The Swiss Guard has been carrying out its mission of protecting the Pope and the Holy See since January 22, 1506, when it was founded by Pope Julius II. It is made up of 110 soldiers, of Swiss nationality - which is an essential condition.
The barracks occupied by “the smallest army in the world” were built in the 19th century. The buildings have aged and various more or less worrying deficiencies have manifested themselves: the developed spaces no longer meet current needs and there is a persistent and pervasive general humidity. These can only be corrected through reconstruction.
This is especially true since the Vatican authorities have planned two fairly important changes: an increase in the strength by 25 soldiers - the total number rising to 135, and a relaxation of the rules regarding marriage for the guards, which will entail the need to provide for additional places for families.
As the current buildings have no historical or architectural value, the reconstruction solution was adopted. However, it should be noted that two sites should be preserved: the Passetto, the fortified and elevated passage that links St. Peter's Square to Castel Sant’Angelo, which witnessed Pope Clement VII’s flight on May 6, 1527; as well as the main courtyard with its fountain.
From an architectural point of view, the objectives of the project are as follows: increase the number of rooms and create apartments for families; improve the quality of the accommodations; create premises that are more pleasant, efficient and secure for the guard; upgrade the buildings; integrate sustainable criteria and environmental compatibility.
From the financing point of view, the cost has now been established at 50 million Swiss francs, including the relocation of the guards during the implementation of the project.
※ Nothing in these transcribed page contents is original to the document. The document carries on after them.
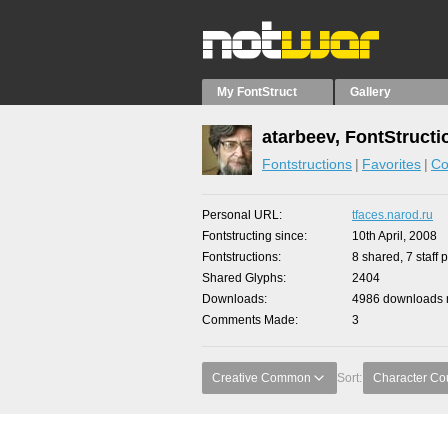
My FontStruct
Gallery
atarbeev, FontStructi
Fontstructions
Favorites
Co
Personal URL
tfaces.narod.ru
Fontstructing since
10th April, 2008
Fontstructions
8 shared, 7 staff 
Shared Glyphs
2404
Downloads
4986 downloads m
Comments Made
3
Creative Common
Sort:
Character Co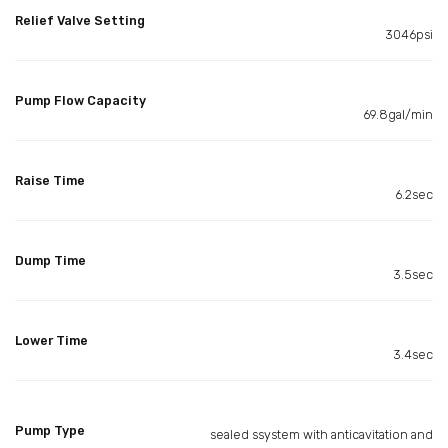
Relief Valve Setting
3046psi
Pump Flow Capacity
69.8gal/min
Raise Time
6.2sec
Dump Time
3.5sec
Lower Time
3.4sec
Pump Type
sealed ssystem with anticavitation and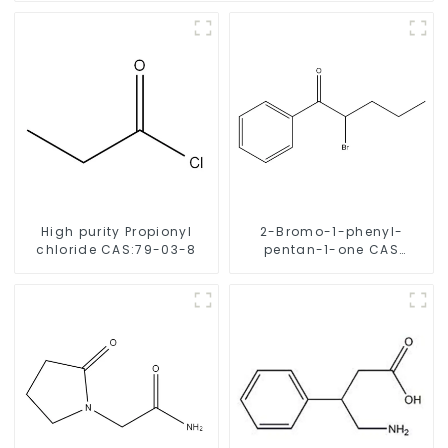
High purity Propionyl
2-Bromo-1-phenyl-
chloride CAS:79-03-8
pentan-1-one CAS
49851-31-2 with Safe
Delivery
A fundraiser was organized, which to date has reached 27 million Swiss francs.
For its part, the Swiss Confederation has agreed to support the project to the tune of five million francs, as part of the centenary of the resumption of official relations between Switzerland and the Holy See, after an interruption between 1873 and 1920, because of the Kulturkampf.
From the point of view of the actual construction, the site should open in 2023, and the inauguration is scheduled for May 6, 2027, on the occasion of the commemoration of the 500 years of the Sack of Rome, which saw the sacrifice of 147 guards Swiss to allow the escape of Pope Clement VII.